→ Task to complete: Each record below should be output verbatim, without pictures.

→ Data provided:
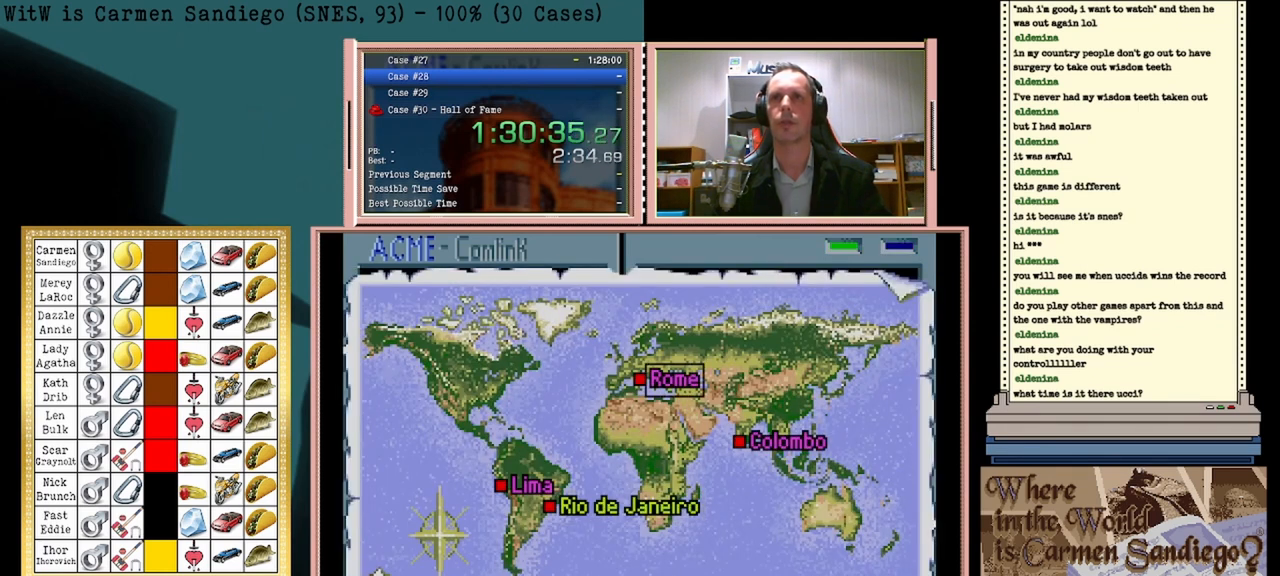
{"buttons": ["A"], "events": []}
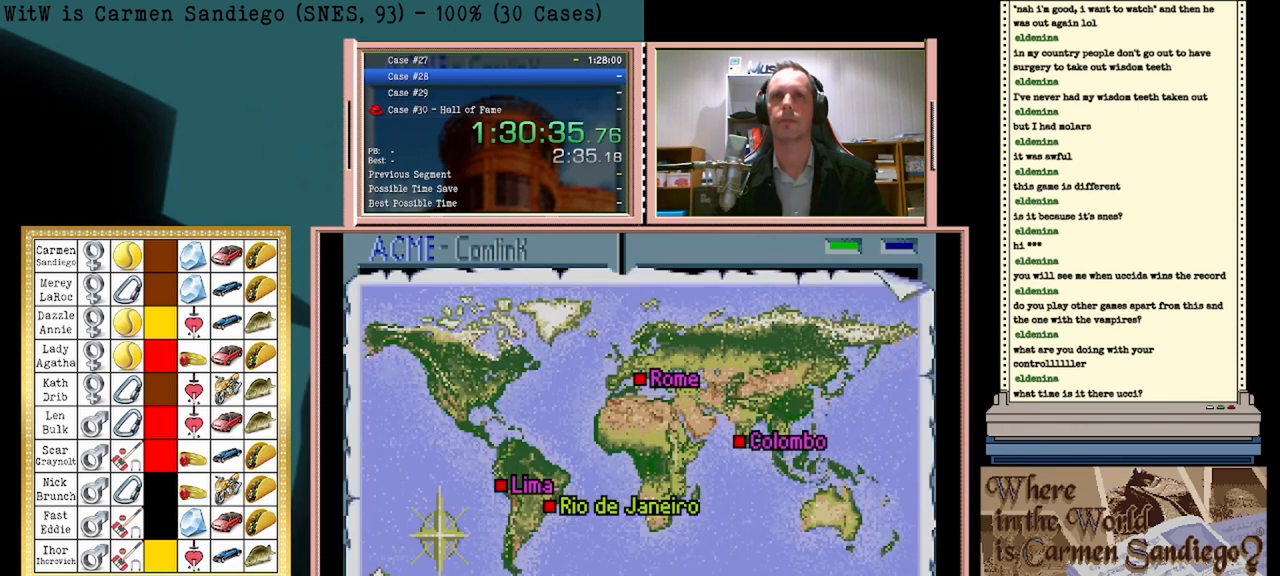
{"buttons": ["A"], "events": []}
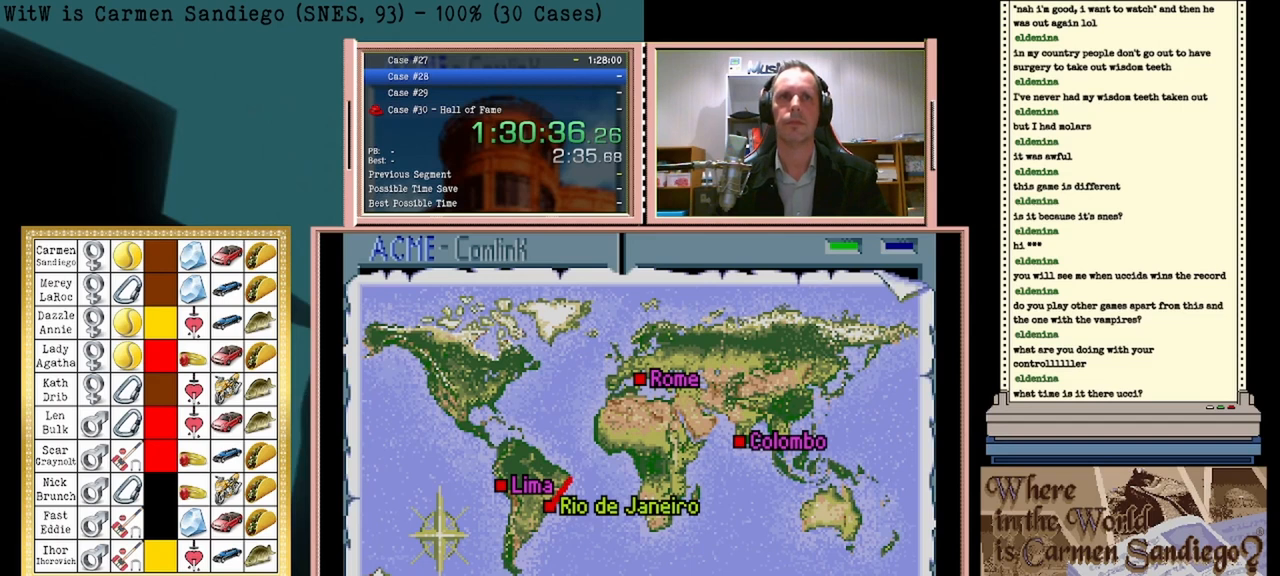
{"buttons": ["A"], "events": []}
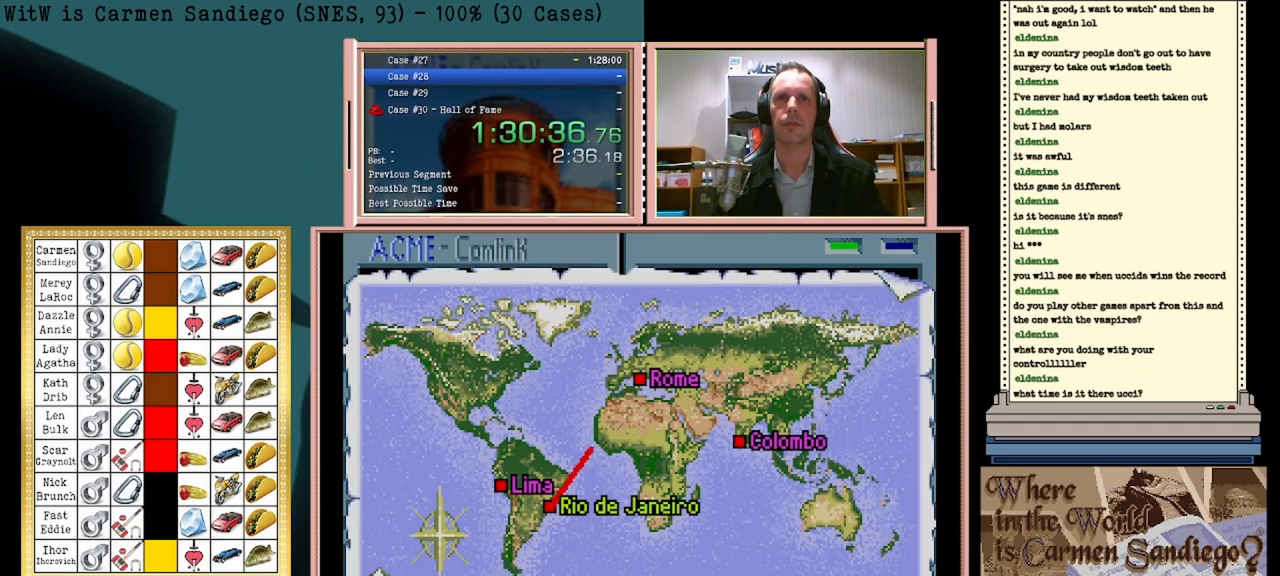
{"buttons": ["A"], "events": []}
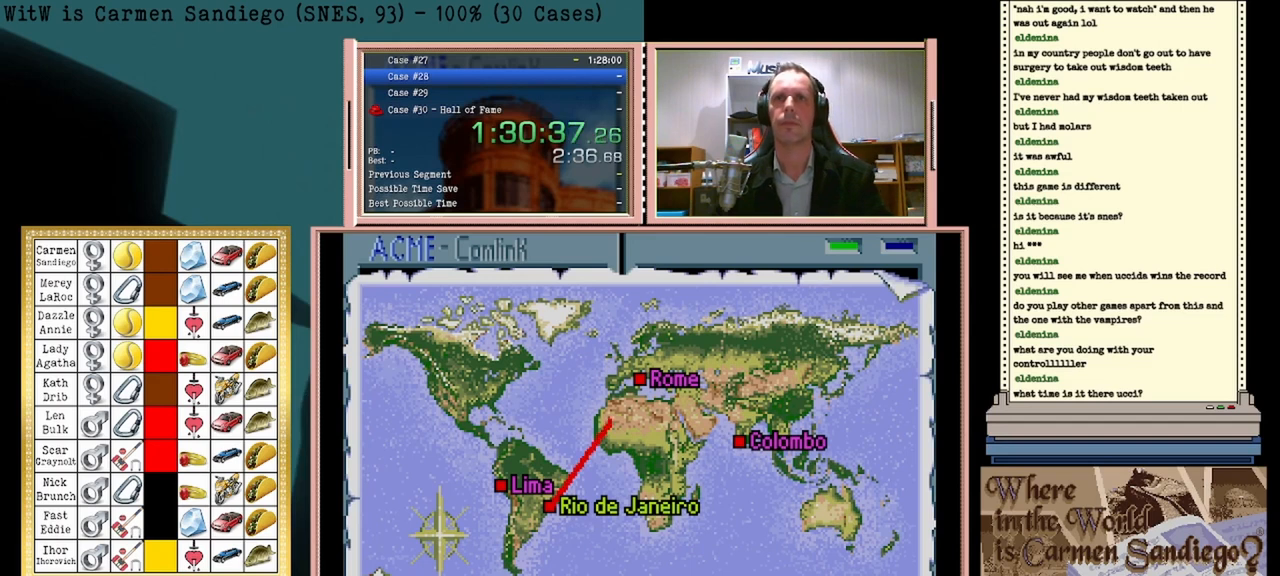
{"buttons": ["A"], "events": []}
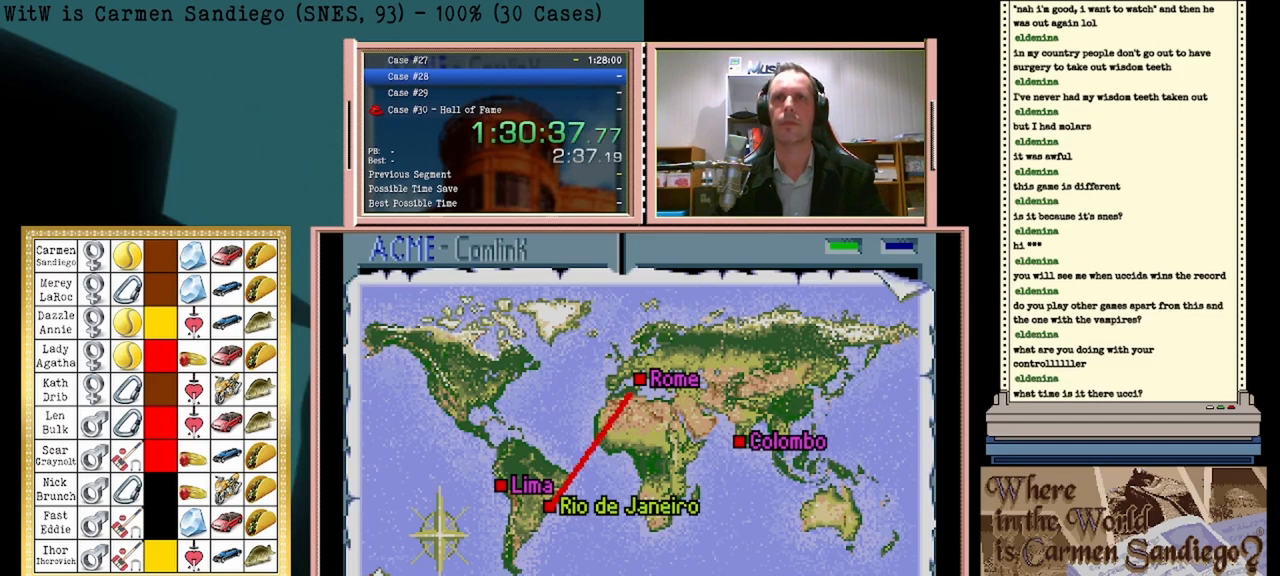
{"buttons": ["A"], "events": []}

→ Result for this exercise:
{"buttons": ["A"], "events": []}
{"buttons": ["A"], "events": []}
{"buttons": ["A"], "events": []}
{"buttons": ["A"], "events": []}
{"buttons": ["A"], "events": []}
{"buttons": ["A"], "events": []}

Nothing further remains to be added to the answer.